Apart from the miracles Matthew seems to think so little of he just tosses a mention, what we’re seeing her is excruciatingly mundane. Or maybe curing sickness is, for Jesus, also just one more routine job day in and day out. In any case, this is how the light arrives.


The word “gospel” was already in use before Mark, Matthew, Luke, John, and others started writing theirs. It was a herald of “good news” about the acts of Empire or the birth of the next heir to the throne. Rome’s emperors were gods in the making, after all. Early followers of Jesus coopted the imperial language already in circulation in order to communicate the significance of this seemingly unimportant man from an unimportant town. When they call Jesus “Lord” or “Son of God,” they’re calling him titles that were given to Caesar. That was necessarily a political act. The Empire wasn’t benevolent toward the kind of people who followed the Way of Jesus early on. In Jesus, they saw someone who would break the yoke of their burden and the rod of their oppressors (to use some of Isaiah’s words). But to call Jesus “Son of God” was also to put him in a unique relationship with the God of Israel, of whom the Psalmist sang,

Even now he lifts up my head
above my enemies round about me.

That consolation the Psalmist describes becomes a source of strength and courage in adversity. Early Christians who clashed with the powers of Empire showed us that strength, even if it looked like their downfall to those without the insight of faith we are practicing though this Epiphany journey.

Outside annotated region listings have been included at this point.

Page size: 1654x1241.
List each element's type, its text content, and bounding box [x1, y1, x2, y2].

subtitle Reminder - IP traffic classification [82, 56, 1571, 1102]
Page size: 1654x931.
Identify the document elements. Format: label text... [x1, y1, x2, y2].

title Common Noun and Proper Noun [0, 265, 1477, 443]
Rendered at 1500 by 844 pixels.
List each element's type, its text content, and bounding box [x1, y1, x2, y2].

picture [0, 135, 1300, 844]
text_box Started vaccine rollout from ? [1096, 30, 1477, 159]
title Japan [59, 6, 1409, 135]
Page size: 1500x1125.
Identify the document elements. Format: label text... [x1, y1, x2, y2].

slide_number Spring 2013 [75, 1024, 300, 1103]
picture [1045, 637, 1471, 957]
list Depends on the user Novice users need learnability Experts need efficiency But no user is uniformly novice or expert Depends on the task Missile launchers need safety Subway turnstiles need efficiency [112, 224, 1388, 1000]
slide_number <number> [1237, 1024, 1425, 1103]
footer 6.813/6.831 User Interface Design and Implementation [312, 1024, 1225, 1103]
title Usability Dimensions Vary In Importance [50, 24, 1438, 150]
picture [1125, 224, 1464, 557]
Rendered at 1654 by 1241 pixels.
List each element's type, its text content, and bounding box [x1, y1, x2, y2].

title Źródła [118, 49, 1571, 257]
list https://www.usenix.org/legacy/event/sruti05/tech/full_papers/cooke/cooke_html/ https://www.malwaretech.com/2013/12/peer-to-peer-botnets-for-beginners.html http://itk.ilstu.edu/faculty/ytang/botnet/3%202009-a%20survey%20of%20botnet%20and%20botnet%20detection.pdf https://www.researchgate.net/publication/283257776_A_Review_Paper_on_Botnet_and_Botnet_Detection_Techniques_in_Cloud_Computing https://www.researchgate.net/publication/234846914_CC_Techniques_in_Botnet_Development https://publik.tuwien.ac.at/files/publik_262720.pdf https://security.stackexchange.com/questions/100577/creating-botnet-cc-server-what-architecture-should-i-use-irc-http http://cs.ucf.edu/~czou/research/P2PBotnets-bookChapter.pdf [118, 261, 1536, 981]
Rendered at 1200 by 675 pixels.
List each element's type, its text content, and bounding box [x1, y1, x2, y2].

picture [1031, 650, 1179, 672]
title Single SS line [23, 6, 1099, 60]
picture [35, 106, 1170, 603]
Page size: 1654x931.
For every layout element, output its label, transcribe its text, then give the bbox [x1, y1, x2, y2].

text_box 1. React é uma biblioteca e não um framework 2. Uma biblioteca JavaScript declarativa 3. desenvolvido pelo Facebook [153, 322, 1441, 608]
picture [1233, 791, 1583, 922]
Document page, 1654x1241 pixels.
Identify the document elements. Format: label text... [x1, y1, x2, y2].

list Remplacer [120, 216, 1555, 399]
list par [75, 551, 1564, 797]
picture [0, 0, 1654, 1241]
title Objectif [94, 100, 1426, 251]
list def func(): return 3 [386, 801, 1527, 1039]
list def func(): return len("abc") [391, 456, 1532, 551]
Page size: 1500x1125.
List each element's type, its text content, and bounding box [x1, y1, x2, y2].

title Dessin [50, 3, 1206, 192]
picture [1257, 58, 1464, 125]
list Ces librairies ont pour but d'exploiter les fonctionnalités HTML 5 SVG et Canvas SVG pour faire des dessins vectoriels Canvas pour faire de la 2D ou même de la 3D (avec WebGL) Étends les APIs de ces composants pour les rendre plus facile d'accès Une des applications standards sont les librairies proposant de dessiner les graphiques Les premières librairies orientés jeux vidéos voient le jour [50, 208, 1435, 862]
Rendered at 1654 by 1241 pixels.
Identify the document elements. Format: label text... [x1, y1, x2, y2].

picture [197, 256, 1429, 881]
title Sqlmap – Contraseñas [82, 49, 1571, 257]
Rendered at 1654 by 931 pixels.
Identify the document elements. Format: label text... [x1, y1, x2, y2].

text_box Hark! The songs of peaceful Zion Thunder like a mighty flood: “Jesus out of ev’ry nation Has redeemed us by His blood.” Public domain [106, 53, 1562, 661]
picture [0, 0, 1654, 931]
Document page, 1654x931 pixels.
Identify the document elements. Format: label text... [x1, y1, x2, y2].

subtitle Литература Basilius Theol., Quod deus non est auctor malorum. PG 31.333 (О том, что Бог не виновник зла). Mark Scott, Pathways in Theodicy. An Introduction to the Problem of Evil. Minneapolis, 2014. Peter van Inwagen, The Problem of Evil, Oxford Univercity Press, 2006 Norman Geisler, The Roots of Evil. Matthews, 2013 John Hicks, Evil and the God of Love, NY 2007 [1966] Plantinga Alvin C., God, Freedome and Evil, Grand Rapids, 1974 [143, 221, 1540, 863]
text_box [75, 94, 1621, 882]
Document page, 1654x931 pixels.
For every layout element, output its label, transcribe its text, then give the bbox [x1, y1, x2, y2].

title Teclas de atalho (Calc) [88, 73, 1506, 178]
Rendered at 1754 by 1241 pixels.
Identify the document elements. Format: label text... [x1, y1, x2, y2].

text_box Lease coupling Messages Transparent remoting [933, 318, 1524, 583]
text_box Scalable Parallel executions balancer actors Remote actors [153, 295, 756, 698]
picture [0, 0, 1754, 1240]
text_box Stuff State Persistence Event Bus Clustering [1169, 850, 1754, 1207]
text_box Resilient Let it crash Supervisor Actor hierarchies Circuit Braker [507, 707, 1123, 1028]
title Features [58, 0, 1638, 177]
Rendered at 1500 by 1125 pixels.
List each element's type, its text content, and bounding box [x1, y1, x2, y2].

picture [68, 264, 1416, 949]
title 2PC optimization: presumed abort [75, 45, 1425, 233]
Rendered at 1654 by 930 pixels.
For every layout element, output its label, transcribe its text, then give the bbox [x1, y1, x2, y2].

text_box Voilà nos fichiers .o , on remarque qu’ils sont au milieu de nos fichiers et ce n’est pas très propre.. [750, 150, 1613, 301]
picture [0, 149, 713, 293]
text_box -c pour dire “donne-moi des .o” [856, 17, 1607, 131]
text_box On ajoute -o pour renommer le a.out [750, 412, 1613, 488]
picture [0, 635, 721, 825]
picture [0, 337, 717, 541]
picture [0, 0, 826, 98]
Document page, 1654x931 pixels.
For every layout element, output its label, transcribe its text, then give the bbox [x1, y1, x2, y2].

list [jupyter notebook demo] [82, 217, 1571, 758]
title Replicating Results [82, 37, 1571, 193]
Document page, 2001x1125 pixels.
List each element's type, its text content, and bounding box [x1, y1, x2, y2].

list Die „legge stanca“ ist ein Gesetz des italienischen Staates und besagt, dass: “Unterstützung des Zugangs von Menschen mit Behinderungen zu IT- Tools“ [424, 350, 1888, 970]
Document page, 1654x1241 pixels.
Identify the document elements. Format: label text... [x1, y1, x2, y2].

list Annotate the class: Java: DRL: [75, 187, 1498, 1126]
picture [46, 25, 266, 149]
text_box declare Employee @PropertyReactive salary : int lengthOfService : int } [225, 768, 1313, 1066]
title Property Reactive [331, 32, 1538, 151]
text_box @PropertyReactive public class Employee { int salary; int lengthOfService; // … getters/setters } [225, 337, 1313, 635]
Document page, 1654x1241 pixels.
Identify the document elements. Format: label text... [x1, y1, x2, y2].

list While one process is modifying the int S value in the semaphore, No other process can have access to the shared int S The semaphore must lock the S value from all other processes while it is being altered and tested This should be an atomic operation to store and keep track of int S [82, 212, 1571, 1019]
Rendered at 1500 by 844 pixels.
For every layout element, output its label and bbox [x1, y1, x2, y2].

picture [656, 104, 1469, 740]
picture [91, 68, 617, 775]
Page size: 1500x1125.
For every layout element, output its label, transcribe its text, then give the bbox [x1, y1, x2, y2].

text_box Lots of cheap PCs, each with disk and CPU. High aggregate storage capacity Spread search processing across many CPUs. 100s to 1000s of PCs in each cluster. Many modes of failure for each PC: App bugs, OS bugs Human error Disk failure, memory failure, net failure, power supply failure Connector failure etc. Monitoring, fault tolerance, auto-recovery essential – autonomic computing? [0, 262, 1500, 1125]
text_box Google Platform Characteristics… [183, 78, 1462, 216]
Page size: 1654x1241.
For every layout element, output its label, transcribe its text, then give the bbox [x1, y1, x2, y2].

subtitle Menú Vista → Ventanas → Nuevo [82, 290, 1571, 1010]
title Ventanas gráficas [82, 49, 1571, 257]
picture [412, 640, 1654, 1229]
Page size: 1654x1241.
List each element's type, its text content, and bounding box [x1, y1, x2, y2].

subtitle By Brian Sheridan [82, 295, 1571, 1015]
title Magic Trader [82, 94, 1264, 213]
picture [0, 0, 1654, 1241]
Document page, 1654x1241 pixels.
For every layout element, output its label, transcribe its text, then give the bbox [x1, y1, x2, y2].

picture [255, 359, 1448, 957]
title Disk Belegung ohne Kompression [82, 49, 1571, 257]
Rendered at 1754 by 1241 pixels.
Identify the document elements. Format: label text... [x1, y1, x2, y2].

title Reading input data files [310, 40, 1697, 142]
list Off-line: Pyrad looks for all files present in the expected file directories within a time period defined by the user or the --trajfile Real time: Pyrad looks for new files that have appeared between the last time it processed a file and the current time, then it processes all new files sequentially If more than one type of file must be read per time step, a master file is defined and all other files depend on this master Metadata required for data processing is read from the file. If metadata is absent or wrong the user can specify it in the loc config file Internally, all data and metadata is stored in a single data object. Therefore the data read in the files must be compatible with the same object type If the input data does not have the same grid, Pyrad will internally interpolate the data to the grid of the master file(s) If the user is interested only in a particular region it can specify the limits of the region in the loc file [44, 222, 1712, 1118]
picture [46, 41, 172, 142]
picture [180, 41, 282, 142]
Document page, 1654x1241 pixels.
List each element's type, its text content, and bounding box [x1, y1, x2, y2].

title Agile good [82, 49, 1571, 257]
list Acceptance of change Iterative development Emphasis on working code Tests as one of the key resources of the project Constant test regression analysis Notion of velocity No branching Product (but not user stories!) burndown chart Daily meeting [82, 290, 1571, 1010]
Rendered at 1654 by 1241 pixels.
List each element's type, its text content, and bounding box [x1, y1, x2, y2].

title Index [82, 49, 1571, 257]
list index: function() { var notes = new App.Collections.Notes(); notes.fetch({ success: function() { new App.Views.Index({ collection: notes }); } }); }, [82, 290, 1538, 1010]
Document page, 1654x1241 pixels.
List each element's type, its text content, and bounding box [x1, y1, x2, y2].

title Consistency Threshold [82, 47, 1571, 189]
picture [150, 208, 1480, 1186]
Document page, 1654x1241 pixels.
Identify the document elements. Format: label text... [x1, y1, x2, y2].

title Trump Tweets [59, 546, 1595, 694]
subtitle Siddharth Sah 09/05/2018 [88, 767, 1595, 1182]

In the snippet from Paul’s (first) letter to the Corinthians, the Apostle worries that divisions among the members of that church might be spoiling their witness. Apparently these Christians were identifying with specific Apostles or preachers whose teachings presumably brought them to faith. He specifically repudiates anyone aligning themselves with him: “Has Christ been divided? Was Paul crucified for you? Or were you baptized in the name of Paul?” He reminds them that his own calling from God was to proclaim the Gospel, keeping Christ front and center.

Like Paul, Peter, Andrew, James, and John, we might some day have the opportunity—or obligation—to “flame out, like shining from shook foil.” In any case, we who follow Jesus are called to carry Gospel light through our mundane tasks and our faithful practices. We practice both to do, and to become better at doing, the daily work of putting one foot in front of the other, bringing the light to shine in dark places and dispel gloom.